I think there might be some relationship here to Archy.

https://en.wikipedia.org/wiki/Archy


I completely agree. A lot of what my team works on is finding those cases where a 3D view has a very high value. One example is a project we worked on that allows construction companies to use the 3D CAD data for their project as a setting to move equipment through. It's not unheard of for a company to bring a piece of equipment on site only to find it cannot move through a given space because material is in the way. Sometimes a partially complete structure which could've been built later is impassable. This is a situation in which a completely 3D representation is really powerful and the effort can save significant money in the long run.

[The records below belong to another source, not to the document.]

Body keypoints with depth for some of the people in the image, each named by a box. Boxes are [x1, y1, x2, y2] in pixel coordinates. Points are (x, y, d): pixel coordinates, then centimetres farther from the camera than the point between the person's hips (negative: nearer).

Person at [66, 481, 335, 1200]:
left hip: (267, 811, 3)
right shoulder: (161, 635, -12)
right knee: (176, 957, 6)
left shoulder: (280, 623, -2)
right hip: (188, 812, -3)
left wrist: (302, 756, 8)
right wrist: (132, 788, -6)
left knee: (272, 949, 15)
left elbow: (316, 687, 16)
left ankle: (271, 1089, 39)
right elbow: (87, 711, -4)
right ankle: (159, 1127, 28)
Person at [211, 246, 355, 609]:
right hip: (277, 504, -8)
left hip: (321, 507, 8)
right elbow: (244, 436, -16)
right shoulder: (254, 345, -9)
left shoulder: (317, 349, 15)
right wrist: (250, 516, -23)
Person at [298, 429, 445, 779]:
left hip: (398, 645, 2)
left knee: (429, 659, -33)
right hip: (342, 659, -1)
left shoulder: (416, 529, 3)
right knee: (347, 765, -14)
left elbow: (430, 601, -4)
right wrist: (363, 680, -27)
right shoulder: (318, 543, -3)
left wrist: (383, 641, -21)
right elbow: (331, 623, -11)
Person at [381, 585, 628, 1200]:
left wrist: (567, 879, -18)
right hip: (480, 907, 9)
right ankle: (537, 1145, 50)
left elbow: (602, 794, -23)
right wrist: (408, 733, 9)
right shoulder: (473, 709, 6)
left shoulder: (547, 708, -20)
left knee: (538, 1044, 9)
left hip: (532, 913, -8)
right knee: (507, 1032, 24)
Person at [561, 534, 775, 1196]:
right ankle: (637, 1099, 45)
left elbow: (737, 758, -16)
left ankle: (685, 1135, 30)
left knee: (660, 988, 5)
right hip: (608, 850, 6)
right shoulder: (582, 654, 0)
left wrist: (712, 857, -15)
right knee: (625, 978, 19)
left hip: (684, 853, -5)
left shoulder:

I think there are absolutely cases where 3D interfaces will blow away 2D ones. We're on the road to discovering those. But the industry has had a tendency to try to take what works in 2D and make a 3D version, often ending with a user experience that is less intuitive and less powerful.

The 3D interfaces that are really going to make a difference will probably take decades to invent/discover. Our 2D interfaces have had literally thousands of years to develop.


It's not unheard of for a company to bring a piece of equipment on site only to find it cannot move through a given space because material is in the way.

This is precisely the kind of situation I was thinking about!

This is a situation in which a completely 3D representation is really powerful and the effort can save significant money in the long run.

I think this is a key criteria for determining what problems should be looked at.


Didn't read Raskin's book, but what's described in the "Commands" section on the Wiki page seems exactly like what UIs in (some) Lisp Machines worked, and what CLIM[0][1] does.

--

[0] - https://en.wikipedia.org/wiki/Common_Lisp_Interface_Manager

[1] - https://common-lisp.net/project/mcclim/


I strongly agree with your point about abstraction. However I'd love if people who work on such interfaces would get a stronger grip on how the perception of depth works.

Painters for example use saturation, colors, occlusion, details, abstraction and perspective to get the most out of depth.

In a 3D scene with the same objects you can make or break the scene's readability, purely based on the placement of objects. What you can't do, is to come and slap 3D onto it and it will somehow work out. If you think 3D space itself will make it magically work, you are wrong. Like a graphic designer puts a lot of work into making 2D information readable, 3D information also would need a ton of work to become readable.

Interestingly enough a lot of 2D designs actually emulate levels of depth by using occlusion, focus, shadows, etc.

I can certainly imagine 3D interfaces that would work, you would only have to be very disciplined about your use of dimensions and how much to have on which plane and why.


Agree. the really great 3D interfaces we create will be 3D first and not a clumsy adaption of 2D ones.


I completely disagree with your maps example here. Yes, 2D currently works ok, but I can't see how it can beat a full-surround AR experience, which simply overlays a shiny string along the path you have to follow.

That is for real-time navigation.

For positioning and planning, 3D will be required to navigate a multistory mall. But a 3D map movie-style could potentially be replaced with something better, if researched.